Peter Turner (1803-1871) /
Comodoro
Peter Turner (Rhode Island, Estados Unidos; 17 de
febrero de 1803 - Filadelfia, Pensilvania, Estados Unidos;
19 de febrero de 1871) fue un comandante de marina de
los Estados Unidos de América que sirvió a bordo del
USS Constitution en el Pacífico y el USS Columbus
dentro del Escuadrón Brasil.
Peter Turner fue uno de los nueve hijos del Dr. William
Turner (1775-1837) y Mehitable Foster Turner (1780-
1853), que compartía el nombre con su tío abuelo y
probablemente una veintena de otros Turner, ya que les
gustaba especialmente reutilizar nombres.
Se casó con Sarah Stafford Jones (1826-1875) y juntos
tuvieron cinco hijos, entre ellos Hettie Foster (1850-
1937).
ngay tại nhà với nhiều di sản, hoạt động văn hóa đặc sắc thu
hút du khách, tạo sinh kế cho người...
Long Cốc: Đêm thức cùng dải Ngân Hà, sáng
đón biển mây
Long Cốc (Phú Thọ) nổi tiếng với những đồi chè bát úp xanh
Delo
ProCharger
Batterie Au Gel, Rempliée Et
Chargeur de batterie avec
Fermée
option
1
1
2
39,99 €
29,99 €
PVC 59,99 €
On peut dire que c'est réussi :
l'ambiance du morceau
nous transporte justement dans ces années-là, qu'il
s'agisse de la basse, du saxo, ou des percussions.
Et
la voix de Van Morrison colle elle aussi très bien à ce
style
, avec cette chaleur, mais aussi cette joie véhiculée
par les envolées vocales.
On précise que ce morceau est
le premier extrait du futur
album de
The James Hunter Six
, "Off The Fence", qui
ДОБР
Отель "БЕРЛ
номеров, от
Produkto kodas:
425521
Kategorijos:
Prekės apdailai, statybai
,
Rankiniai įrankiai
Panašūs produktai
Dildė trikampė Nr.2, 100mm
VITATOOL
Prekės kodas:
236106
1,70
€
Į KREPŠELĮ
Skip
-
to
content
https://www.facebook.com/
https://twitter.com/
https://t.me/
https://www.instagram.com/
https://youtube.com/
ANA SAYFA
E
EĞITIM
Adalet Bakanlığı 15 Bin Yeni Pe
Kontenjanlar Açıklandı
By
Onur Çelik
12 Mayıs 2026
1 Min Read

=======

Copy all of the data above word for word, line by line, keeping every line break.

RESPONSE AREA:
Peter Turner (1803-1871) /
Comodoro
Peter Turner (Rhode Island, Estados Unidos; 17 de
febrero de 1803 - Filadelfia, Pensilvania, Estados Unidos;
19 de febrero de 1871) fue un comandante de marina de
los Estados Unidos de América que sirvió a bordo del
USS Constitution en el Pacífico y el USS Columbus
dentro del Escuadrón Brasil.
Peter Turner fue uno de los nueve hijos del Dr. William
Turner (1775-1837) y Mehitable Foster Turner (1780-
1853), que compartía el nombre con su tío abuelo y
probablemente una veintena de otros Turner, ya que les
gustaba especialmente reutilizar nombres.
Se casó con Sarah Stafford Jones (1826-1875) y juntos
tuvieron cinco hijos, entre ellos Hettie Foster (1850-
1937).
ngay tại nhà với nhiều di sản, hoạt động văn hóa đặc sắc thu
hút du khách, tạo sinh kế cho người...
Long Cốc: Đêm thức cùng dải Ngân Hà, sáng
đón biển mây
Long Cốc (Phú Thọ) nổi tiếng với những đồi chè bát úp xanh
Delo
ProCharger
Batterie Au Gel, Rempliée Et
Chargeur de batterie avec
Fermée
option
1
1
2
39,99 €
29,99 €
PVC 59,99 €
On peut dire que c'est réussi :
l'ambiance du morceau
nous transporte justement dans ces années-là, qu'il
s'agisse de la basse, du saxo, ou des percussions.
Et
la voix de Van Morrison colle elle aussi très bien à ce
style
, avec cette chaleur, mais aussi cette joie véhiculée
par les envolées vocales.
On précise que ce morceau est
le premier extrait du futur
album de
The James Hunter Six
, "Off The Fence", qui
ДОБР
Отель "БЕРЛ
номеров, от
Produkto kodas:
425521
Kategorijos:
Prekės apdailai, statybai
,
Rankiniai įrankiai
Panašūs produktai
Dildė trikampė Nr.2, 100mm
VITATOOL
Prekės kodas:
236106
1,70
€
Į KREPŠELĮ
Skip
-
to
content
https://www.facebook.com/
https://twitter.com/
https://t.me/
https://www.instagram.com/
https://youtube.com/
ANA SAYFA
E
EĞITIM
Adalet Bakanlığı 15 Bin Yeni Pe
Kontenjanlar Açıklandı
By
Onur Çelik
12 Mayıs 2026
1 Min Read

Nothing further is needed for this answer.